In North Vernon, Indiana, fighting student hunger is a real community effort. This is especially true at Jennings County High School. The large, rural high school in southern Indiana has many students who receive free or reduced price lunches. Knowing the negative impact that hunger can have on learning, school staff felt that more could be done to help any students struggling with hunger.
Marisa Patterson, a French and World Languages teacher and World Languages Department Head, and Tracy Martin, a Spanish and English teacher, are two staff members who are working to fight student hunger in their school through the Panther Pantry (a school food pantry) and food sharing resources.
“Student hunger is so very prevalent in our schools, more so today than ever. This can be attributed to the economy as well as societal factors,” said Tracy.
That is why Tracy and Marisa both have pre-filled boxes of food in their classrooms for those students in dire need. Students can visit their rooms any time and pick up a box of food. And, cafeteria workers have started a sharing table in which students may either donate their unused, unopened packaged food items, or they may benefit from that table by taking whatever is left.
“This is a win-win situation, because students are able to claim those food items anonymously and no food is going to waste,” said Tracy.
In addition to food boxes and sharing tables, there is the Panther Pantry, named after the Jennings County High School’s mascot, opened in April 2013. It is a school food pantry exclusively for students and those living in their immediate households, sponsored by the Gleaners Food Bank of Indiana.

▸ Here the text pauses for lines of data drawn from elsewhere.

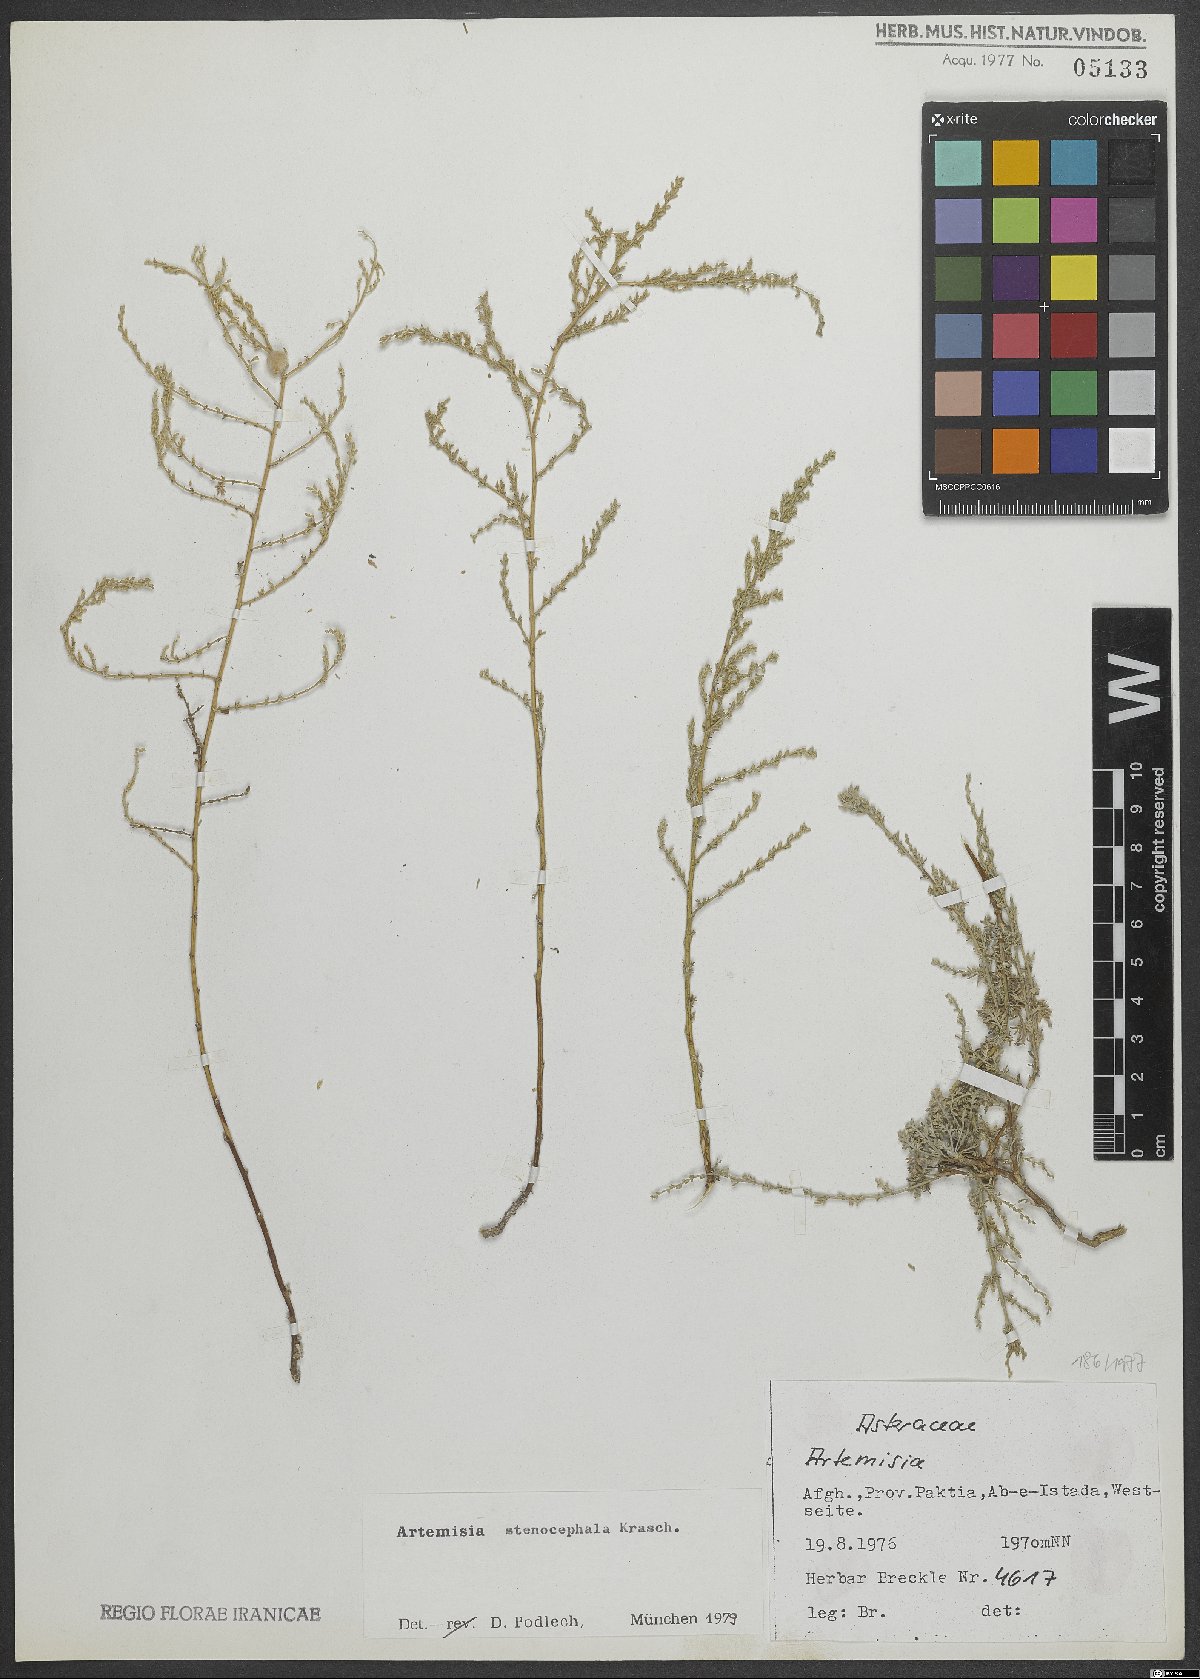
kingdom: Plantae
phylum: Tracheophyta
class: Magnoliopsida
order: Asterales
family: Asteraceae
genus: Artemisia
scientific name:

When students and parents access the pantry, the only information collected is the number of persons in age categories that reside in those households. This information is then forwarded, monthly, to Gleaners, allowing them to better serve the school pantries.
“Our pantry, while sponsored by Gleaners Food Bank of Indiana, not only provides food and hygiene items but also provides opportunities for service projects through the National Honor Society as well as the life skills class at the high school,” said Tracy. “Our students, in essence, are assisting other students in helping us maintain the pantry.”
As with most work, there are challenges to fighting student hunger. For Tracy and Marisa, this includes not having enough time, and students feeling embarrassed or ashamed to come to them with needs; often times the students are identified through the school counselors, dean, and principals. And, even though they have gotten the word out about the pantry, many students still don’t know the pantry is available, so Tracy and Marisa would like to reach even more students with what is available.
“We are always touched by the amount of gratitude shown to us by those we serve. It takes an entire community to come together to help those less fortunate and we are proud to be a part of such a generous community.”
As with any community effort, there are a lot of people to thank:
“After meeting with a Gleaners representative and then-Principal Tim Taylor, we were encouraged and supported by him as well as the school board to pursue this endeavor. With the help of administrators Brent Comer and Johnny Bright, our colleagues, and our custodial staff, the Panther Pantry was born,” said Tracy. “Since its opening, we have had the privilege of serving approximately 30 families each month. However, we would not be able to continue this much needed service to our school community if it weren’t for continued support and encouragement of our current superintendent, Dr. Terry Sargent and our school board, as well as our current administrative team of Tom Black, Johnny Bright, Mike Green, and Dustin Roller, as well as assistance from the guidance office, attendance office, technology department, the National Honor Society, the life skills class, and our dedicated custodial staff.”
“We also have been fortunate to have been blessed by private donors, county trustees, Brown’s Corner Chapel, as well as volunteers who have tirelessly given of their time, money, and resources,” continues Tracy. “We would also like to recognize Main Source Bank and Jennings County High School staff for hosting jeans day in which employees could pay to wear jeans in order to raise funds for the needs of the pantry. Additionally, Jay C Food Store has been instrumental in helping us by pulling and preparing orders for us, as well as Hilex Poly for providing plastic sacks for our clients.”
Thanks to their dedication to fighting student hunger, Marisa and Tracy won a Challenge to End Student Hunger award for their school from NEA Healthy Futures, in partnership with NEA Member Benefits and Bank of America.
“With this grant, we are able to supply the school food pantry with perishables that are not always readily available through the food bank. Such items include milk, cheese, meats, as well as certain hygiene items,” said Tracy. “By the response from the people we serve, they are pleased to be able to have these choices made available to them.”
And, the school continues to help those in need by also running a clothing drive with donations from students and school staff.